In two weeks, Kentucky will open the polls for several exciting local, state and congressional primary elections. Each voter must decide his or her own method of selection, but the question is: Will they play into the politics or use their vote to promote prosperity?

As a student of political science, I have studied the role of politics in government. Government encapsulates the operations and functions of departments, agencies, elected officials and other similar fields. Politics is more of a sociological study of the role of individuals.

In other words, the base unit of study for politics would be individuals, while the base unit of study for government is more similar to institutions.

To bypass the scholar talk, my point is a hefty amount of politics is being played in Kentucky right now.

In Boyd County alone, there will be upwards of seven elections with nearly all candidates facing primaries opponents. If most of the other 119 counties in Kentucky are facing these circumstances, just imagine the amount of campaigning happening in the Bluegrass. Political campaigns are meant to encourage, persuade and inform voters on behalf of election-runners. But somehow, the informational motive of campaigning has fallen by the wayside, in favor of what are called “smear” campaigns run by mudslinging candidates.
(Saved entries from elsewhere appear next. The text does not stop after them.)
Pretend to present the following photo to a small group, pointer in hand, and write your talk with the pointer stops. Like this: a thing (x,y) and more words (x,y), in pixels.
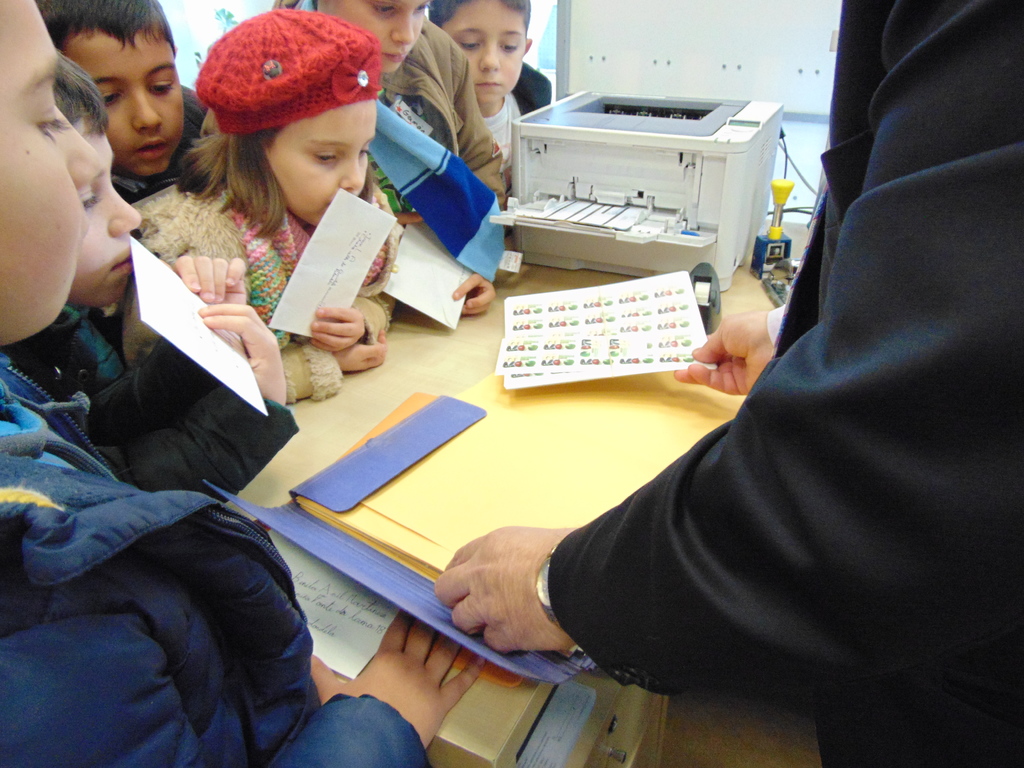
This picture shows few kids (481,154) standing holding papers (348,223) in their hands (492,296) and we see a girl (308,175) wore a cap (315,63) on her head (305,136). We see a printer (611,234) on the table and man (449,572) holding papers (578,336) in one hand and envelopes (357,567) with other hand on the table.
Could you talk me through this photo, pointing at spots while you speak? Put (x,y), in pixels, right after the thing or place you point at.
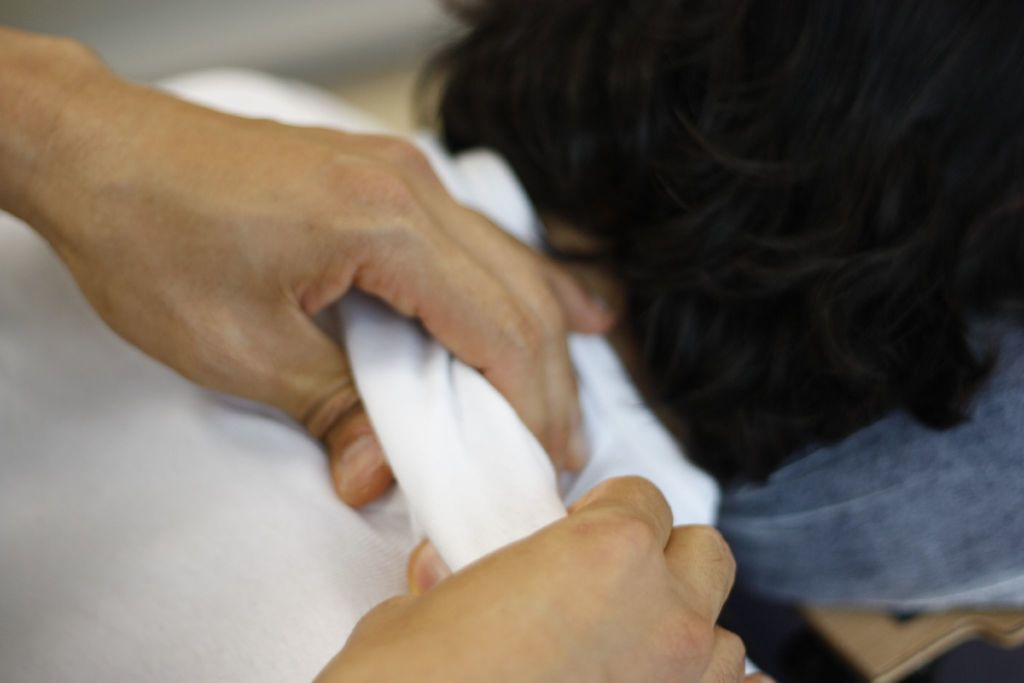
In this image we can see a person (806,120) lying on a surface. Also we can see hands (280,226) of a person (650,580) holding cloth (450,460).
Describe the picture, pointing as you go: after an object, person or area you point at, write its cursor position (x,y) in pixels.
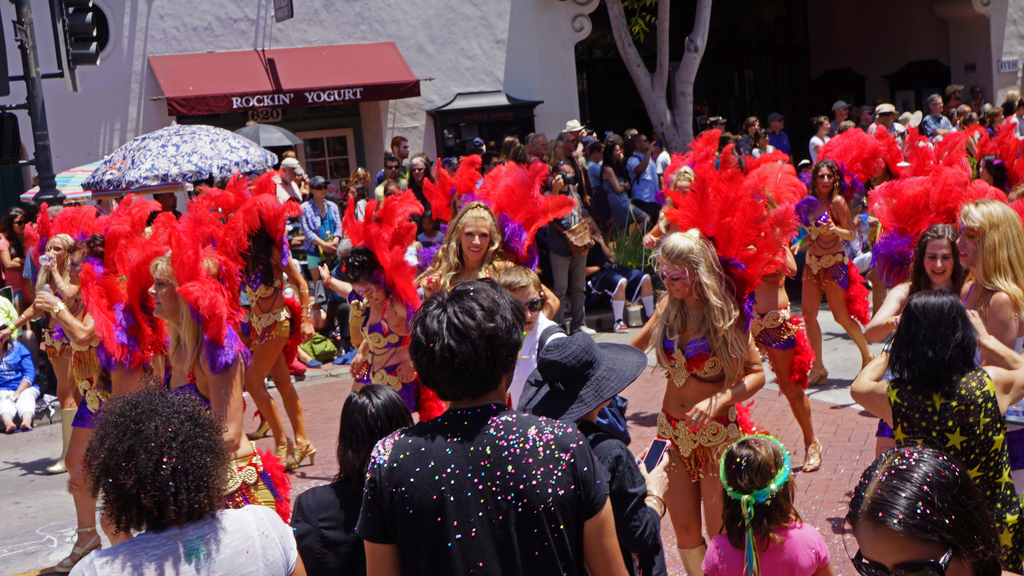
In the picture we can see group of women (261,269) wearing different costumes (998,196) and dancing and we can see some people (367,425) standing around them and in the background (649,14) there are some houses (567,19), trees (677,86).
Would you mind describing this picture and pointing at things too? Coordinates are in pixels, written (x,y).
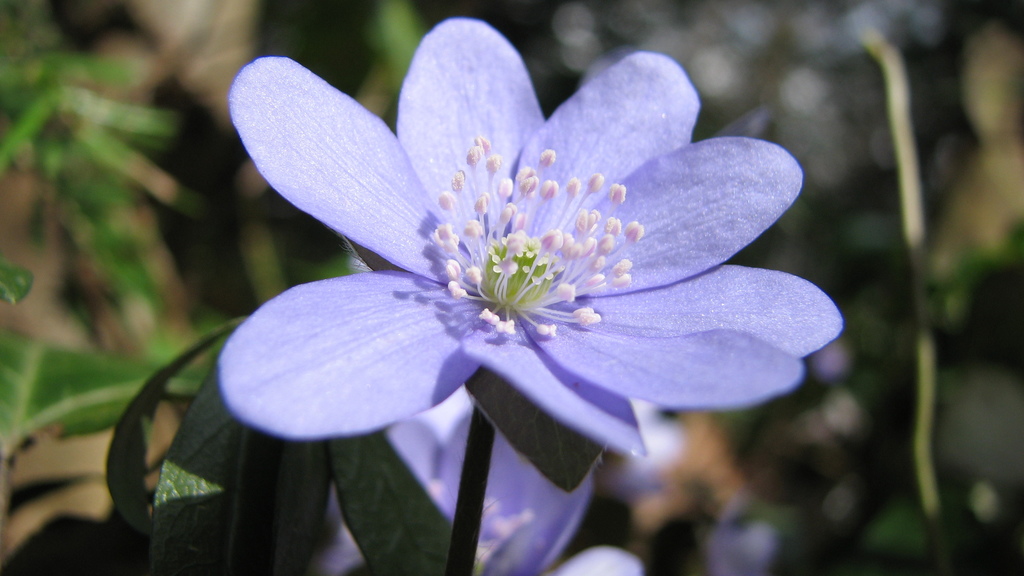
In this picture I can see there is a flower (679,153), it is in purple color and it has a stem (487,455), leaves (230,414) and the backdrop (567,62) is blurred.
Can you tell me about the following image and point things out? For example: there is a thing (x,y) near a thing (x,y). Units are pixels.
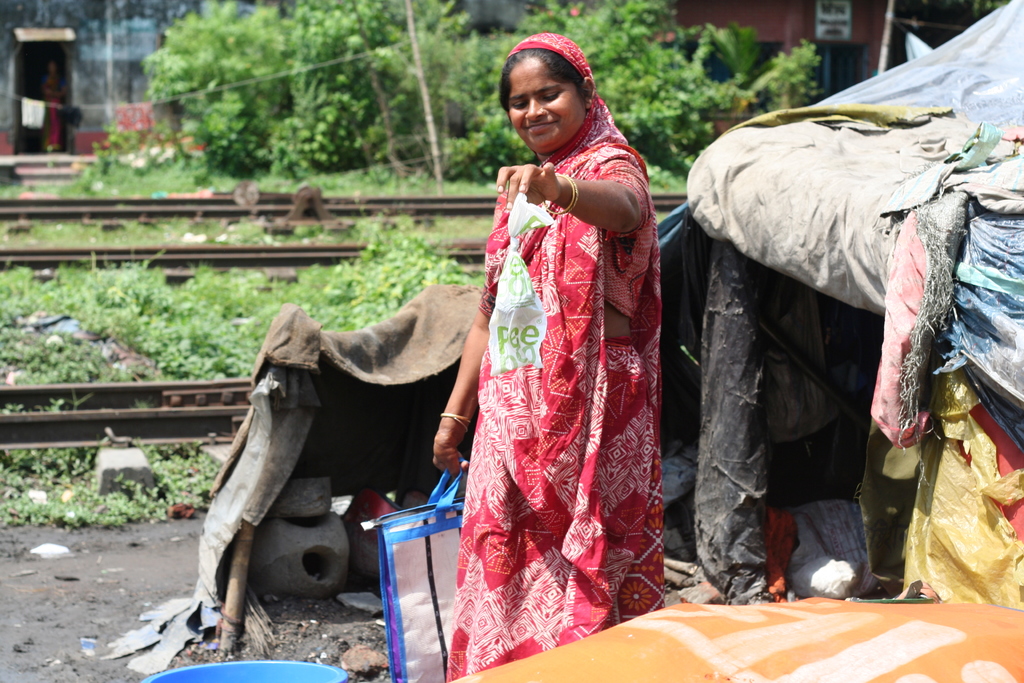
In this picture there is a woman (616,401) wearing a red color saree (533,448), holding a white color cover (518,340) in the hand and smiling. Beside there is a blue color small tent house (882,523). Behind there is a railway tracks (107,392) and some trees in the background (285,156).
Because of this, the whole subject of politics gets a bad reputation. I am not naive; I know hundreds of people love nothing better than to indulge in the negativity and drama of smear campaigns. And when they head to the polls on May 20, they will have no problem casting a vote in the name of snubbing someone else.

However, I encourage voters to refrain from that behavior and not get wrapped up in the politics, the personal relationships, the sociological motives of individuals. Instead, focus on what a candidate can do to improve the bigger picture, how he or she can better government, as a whole.

Ask yourself these types of questions: Can the candidate improve our governing institutions? Can the candidate manage his or her adherent departments? Does the candidate promote efficiency and fairness in all governmental functions?

You have two weeks to figure it out. Choose to rise above and make our community a better place.